Curious about what the CARES act will mean for you? Read on for some of the highlights of the new federal stimulus package.

This summary is not all-inclusive; information is deemed reliable but not guaranteed.


  • The package includes direct payments of $1,200 per adult and $2,400 per couple.
  • If you have children, your payment will increase by $500 per child. However, payments could be reduced if you have adjusted gross income over a certain threshold.

The thresholds are:

  • $75,000 for single filers.
  • $112,500 for single heads of household.
  • $150,000 for married couples filing jointly.

For example: Say you’re a family of four and your adjusted gross income in 2019 was $135,000 (assuming you’ve filed your 2019 tax return—the IRS will use your 2018 tax return if you haven’t yet filed). You’d qualify for a payment of $3,400: $2,400 as a couple + $500 x 2 for each dependent child.


  • The plan wraps in far more workers than are usually eligible for unemployment benefits, including self-employed people and part-time workers.
  • Those who are unemployed, are partly unemployed or cannot work for a wide variety of coronavirus-related reasons will be more likely to receive benefits.

How much will I receive? It depends on your state:

  • Benefits will be expanded in an attempt to replace the average. The average worker earns about $1,000/week, and unemployment benefits typically replace roughly 40%–45% of that. The expansion will pay an extra amount to fill the gap.
  • Under the plan, eligible workers will get an extra $600/week on top of their state benefit. But some states are more generous than others.

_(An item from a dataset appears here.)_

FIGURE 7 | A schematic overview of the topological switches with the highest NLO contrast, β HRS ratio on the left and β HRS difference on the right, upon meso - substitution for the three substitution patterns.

Generally, the plan will provide $350 billion in federally guaranteed loans to businesses with 500 or fewer employees. This program is available to sole proprietors and self-employed individuals, too.

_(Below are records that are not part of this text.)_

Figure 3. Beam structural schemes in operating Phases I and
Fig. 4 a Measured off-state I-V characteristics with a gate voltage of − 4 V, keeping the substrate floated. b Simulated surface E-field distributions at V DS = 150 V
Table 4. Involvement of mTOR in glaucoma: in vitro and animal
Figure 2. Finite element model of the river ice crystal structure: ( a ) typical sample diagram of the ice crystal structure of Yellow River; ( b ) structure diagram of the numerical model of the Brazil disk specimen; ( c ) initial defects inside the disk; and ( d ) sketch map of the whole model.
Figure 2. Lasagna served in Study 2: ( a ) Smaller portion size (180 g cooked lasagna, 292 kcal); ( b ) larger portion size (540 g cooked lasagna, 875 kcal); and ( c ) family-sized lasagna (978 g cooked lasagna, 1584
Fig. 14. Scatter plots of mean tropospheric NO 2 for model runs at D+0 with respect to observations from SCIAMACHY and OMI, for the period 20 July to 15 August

  • The Small Business Administration will oversee this Paycheck Protection Program, which will distribute the loans via banks to small businesses.
  • The plan provides an expedited origination process and loans will be available during an emergency period ending June 30.
  • All or a portion of the loan can be forgiven, based on a formula related to the percentage of employees the employer keeps on the payroll
  • Each business can receive a loan up to $10 million. The actual amount is related to your payroll costs tested over different time periods
  • The loans have an interest rate cap of 4%


The law will waive the current 10% penalty on early withdrawals from IRAs and qualified plans for people who have been impacted by the coronavirus. In addition, it increases the ceiling on loans (401k loans i.e.) against a qualified plan to $100,000.

  • This no-penalty withdrawal applies to those who have been diagnosed with COVID-19 or have experienced financial hardship from being quarantined, laid off or furloughed, or having their hours reduced between now and the end of the year.
  • Distributions will still be included in gross income and subject to regular income tax, but you can spread the amount of tax you will owe over a three-year period.
  • Distributions also may be re-contributed within three years of withdrawal.
  • While this opens up a source of funding for many people, this might be considered as a last resort.


  • If you are subject to RMDs, you are not being forced to take them out this year.


  • No federal student loan payments due through Sept 30, 2020.
  • No interest on your federal student loans will accrue during that time.